Dans les textes instituant le Parc national du Tassili, il n’est permis à personne de fouler le sol de ce musée grandeur nature sans l’autorisation de la direction du parc. Chaque touriste doit au préalable s’acquitter d’une somme symbolique de 100 dinars. Or, dans la réalité, les touristes qui viennent en solitaire se passent de ce genre de formalités. Passibles de poursuites, ils ne seront guère inquiétés pour deux raisons précises. D’abord, une fois dans le parc, les gardiens ne peuvent pas s’apercevoir de leur présence. En nombre très réduit — seulement 200 sur une superficie de 120 000 km2, les misérables sentinelles manquent par ailleurs de moyens logistiques. “Le téléphone satellitaire, ils ne connaissent pas ce que c’est”, soutient un voyagiste de Djanet. Aussi, lorsque les aventuriers inconscients se risquent sur des hors-pistes, ils n’ont aucune possibilité de les dissuader ou de les chasser hors du parc. Même pourvus en matériels, la tâche serait tout aussi aléatoire. Et pour cause, à la Direction du tourisme de la wilaya, le premier responsable, M. Dahadj Abderahmane, explique à demi-mots toute la difficulté qu’il a à faire respecter la loi aux étrangers. Manne touristique tarie durant les années de feu, les touristes de retour au Sahara sont choyés. De leur regain d’intérêt pour la destination Sud dépend, selon notre interlocuteur, le sursaut de toute une région en jachère. Résultat, bien qu’il considère les touristes disparus comme “des hors-la-loi”, à l’assaut du désert sans guide ni autorisation, jamais il n’aurait entrepris quelque chose contre eux.

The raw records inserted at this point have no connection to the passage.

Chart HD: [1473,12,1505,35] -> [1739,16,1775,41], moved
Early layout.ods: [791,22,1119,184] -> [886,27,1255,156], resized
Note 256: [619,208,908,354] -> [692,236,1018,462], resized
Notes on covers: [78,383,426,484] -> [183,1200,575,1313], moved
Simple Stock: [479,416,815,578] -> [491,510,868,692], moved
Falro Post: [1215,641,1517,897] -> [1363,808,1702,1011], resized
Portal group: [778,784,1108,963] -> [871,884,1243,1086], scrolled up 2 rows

Répercussions sur la saison touristique
Les réservations annulées

El-Hadj Zegri a ouvert son agence de voyages Mezrirene Adventure en 1981, avant même la création de la wilaya d’Illizi. Depuis, les affaires ont marché tant bien que mal, mais jamais aussi mal. Il devait recevoir six groupes de touristes, ces derniers jours. Or, un seul, composé de trois Français, est venu. “Un vent de panique a soufflé sur l’Europe par la faute de personnes qui s’aventurent seules dans le désert, les voyagistes doivent payer un prix fort. Pourtant, aucun des touristes disparus n’est venu dans le cadre d’un voyage organisé !”, s’est-il exclamé, outré par la tournure de la situation. À Djanet, Bendahan Baba, de l’agence de voyages Tamrit, est presque nostalgique de l’arrière-saison. Il compte réjouir les 4 500 touristes qui ont visité l’Oasis féerique.
Depuis l’enregistrement des premières disparitions, leur nombre s’est réduit comme une peau de chagrin. Suivant le conseil des autorités de leur pays, beaucoup ont annulé leur séjour. Ceux qui étaient déjà au Tassili l’ont quitté précipitamment. Des policiers allemands sont venus spécialement convoyer des touristes du Niger en Tunisie. De tous les autres voyageurs venus en solo à Djanet, il ne reste qu’un Suisse.

S. L.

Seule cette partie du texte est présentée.